Disinformation, foreign interference threatening Canada's electoral system, elections watchdog warns
Commissioner of Canada Elections Yves Côté spoke with CBC News to mark end of his 10-year term
Disinformation and foreign interference are two of the biggest threats facing Canada's electoral system and it will take everyone working together to counter them, says Canada's chief election watchdog.
Speaking in an interview with CBC News to mark the end of his 10-year term as Commissioner of Canada Elections, Yves Côté said online disinformation is one of the biggest challenges he's had to face and noted that it can be difficult to be optimistic about the future.
"I think there are all kinds of challenges that are lurking and some of them are becoming perhaps worse as we move on with time," Côté said.
However, he noted there is a solution if various groups can work together.
"Nobody should just get discouraged and abandon the fight or abandon the project," he said.
"I think many people have to contribute and I think that it's a job of politicians of all stripes, of institutions, of media, of academics. It's all kinds of people that have to pull together and say this is a danger."
Disinformation against electoral system troubling
Côté said he is particularly troubled by disinformation attacks against the Canadian electoral system.
"When people are trying to convince others that the way in which votes or ballots are counted does not work," Côté said.
"When they try to misinform people about where they can vote, how they can vote or where, they try to raise issues with the professionalism or the competency of, for example, Elections Canada or our own office for reasons that have no foundation to them, I find that very, very troublesome."
Côté said he has negotiated agreements with companies like Twitter, Google and Facebook that help to streamline the process of obtaining information when his office has to investigate a complaint, but he said he does not have agreements with other "foreign agencies" like Tencent, the company that owns the popular Chinese-language app WeChat.
Côté's departure at the end of this month comes amid these new technological challenges that likely couldn't have been imagined 10 years ago when headlines were dominated by the robocall voter suppression scandal during the 2011 election, when voters in several ridings received automated telephone calls with recorded messages directing them to the wrong place to vote.
His successor, Caroline Simard, begins Aug. 15.
Foreign interference 'difficult to investigate'
In addition to the challenges posed by disinformation, Côté said Simard will have to contend with the threat of foreign interference in elections.
"For us as an enforcement agency it poses all kinds of challenges, especially if those foreign countries do not have good working diplomatic relationships with us," Côté explained.
"It's very difficult to investigate, very difficult to get the evidence that you might need to build a case, and then, of course, it's very difficult to bring these people before Canadian courts, assuming that you were able to gather the evidence you needed to do so."

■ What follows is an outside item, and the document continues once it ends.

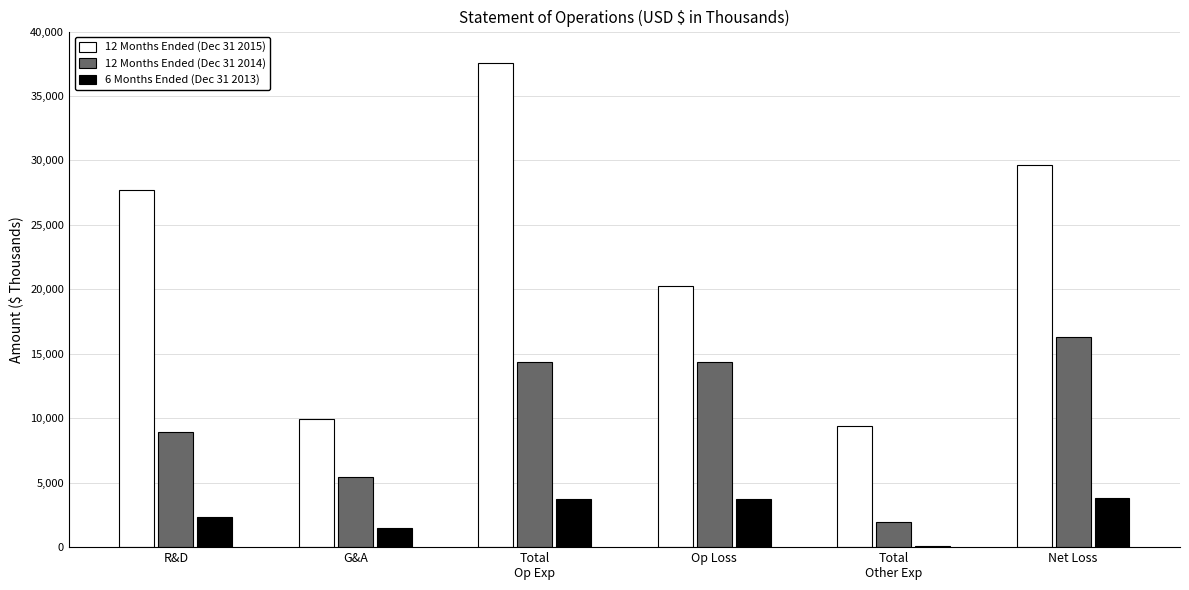

What is the maximum value shown in the chart?

37588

In a recent interview with CBC Radio's The House, former Conservative leader Erin O'Toole revealed that the Canadian Security Intelligence Service (CSIS) informed his party during the last election of attempts on WeChat to influence the race in a number of ridings with false information.
Côté said his office has relationships with CSIS, the Canadian security establishment, the RCMP and various police forces.

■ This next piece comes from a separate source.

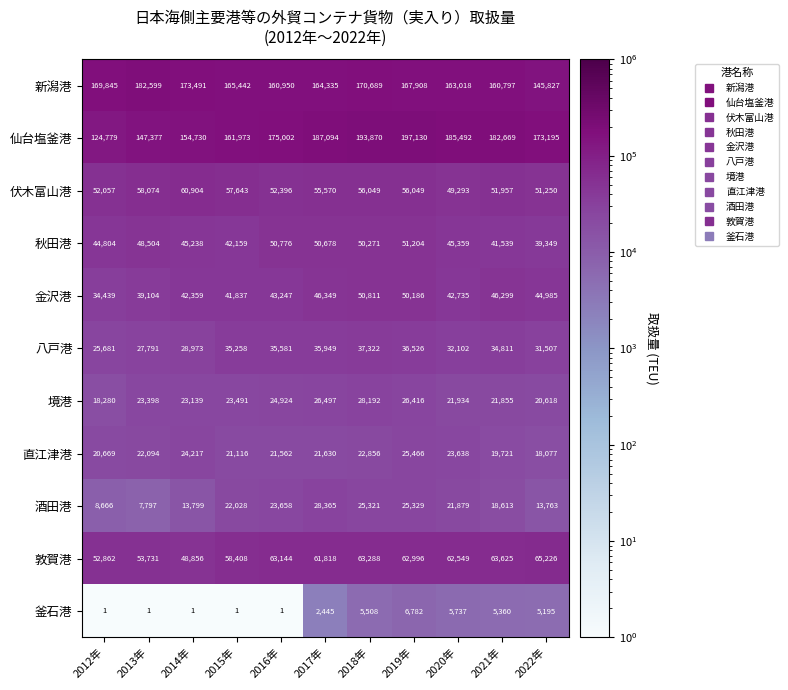

What is the maximum value shown in the chart?

197130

"Certainly, we've heard of the fact that there have been campaigns like this or allegations that there have been campaigns like this and this is a topic that we are greatly interested in," said Côté.
In addition to the attempts that Canada Elections is aware of and can decipher, he said there are also things happening under the radar that they don't know about.

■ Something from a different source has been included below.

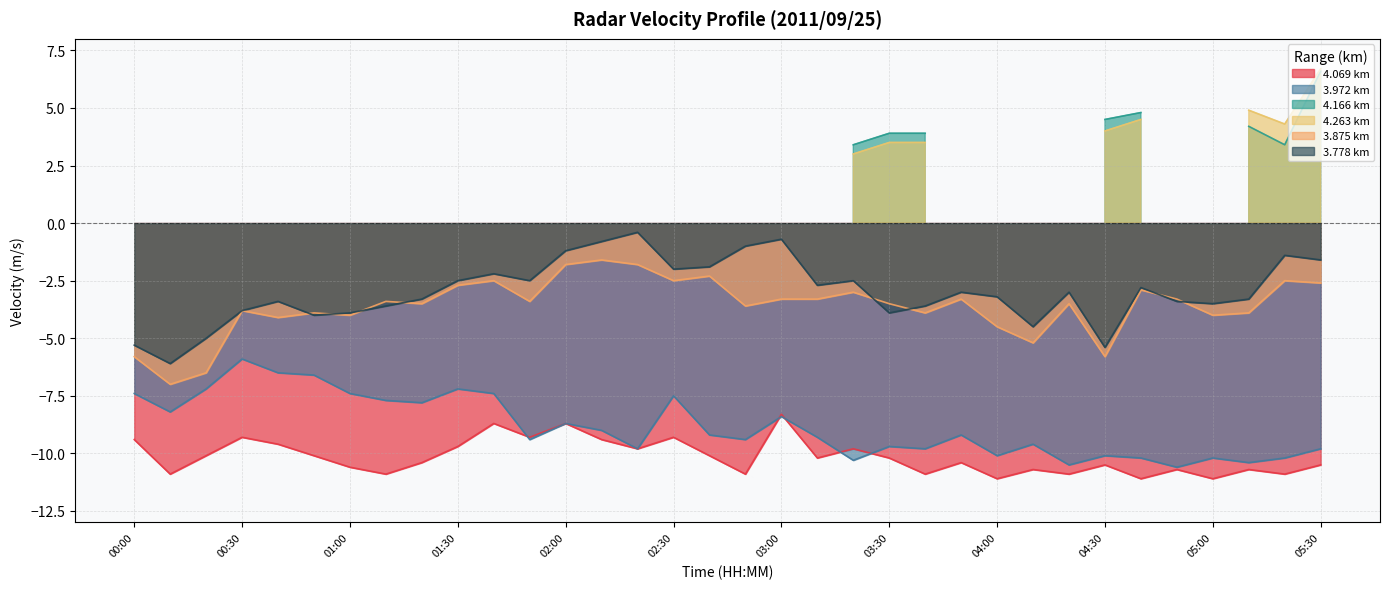

Where is 3.972 nearest to the value -8?

00:10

"There are the known unknowns and the unknown unknowns. So that's a very complex thing where we have a role to play."
Safeguarding voter privacy
Another challenge is safeguarding the privacy of voters.
Currently, federal political parties are exempt from federal privacy legislation. Côté said he received several complaints about political parties misusing voters' private information.
"Given the framework that currently exists, there was nothing really we could do because the act is so open and so generous or so not restrictive enough in terms of what political parties are doing."
Côté pointed to new legislation in Quebec that will subject parties and candidates to privacy rules, something he hopes to see the federal government adopt. He said he also supports a recommendation made by Chief Electoral Officer Stéphane Perrault to restrict hate groups from forming recognized political parties.
Some voters have said in the past that they didn't want to be listed on the electoral roll out of concern that their information could be accessed by individuals or groups who promote hate.
In the end, Côté feels his term has been a successful one, increasing the independence of the Commissioner of Canada Elections office and obtaining changes, like the introduction of administrative monetary penalties as an alternative to prosecution for some elections law violations.
"We have a good team and we certainly have a commissioner, an incoming commissioner, that is highly competent and highly qualified to take over from me and take the office to higher and better places."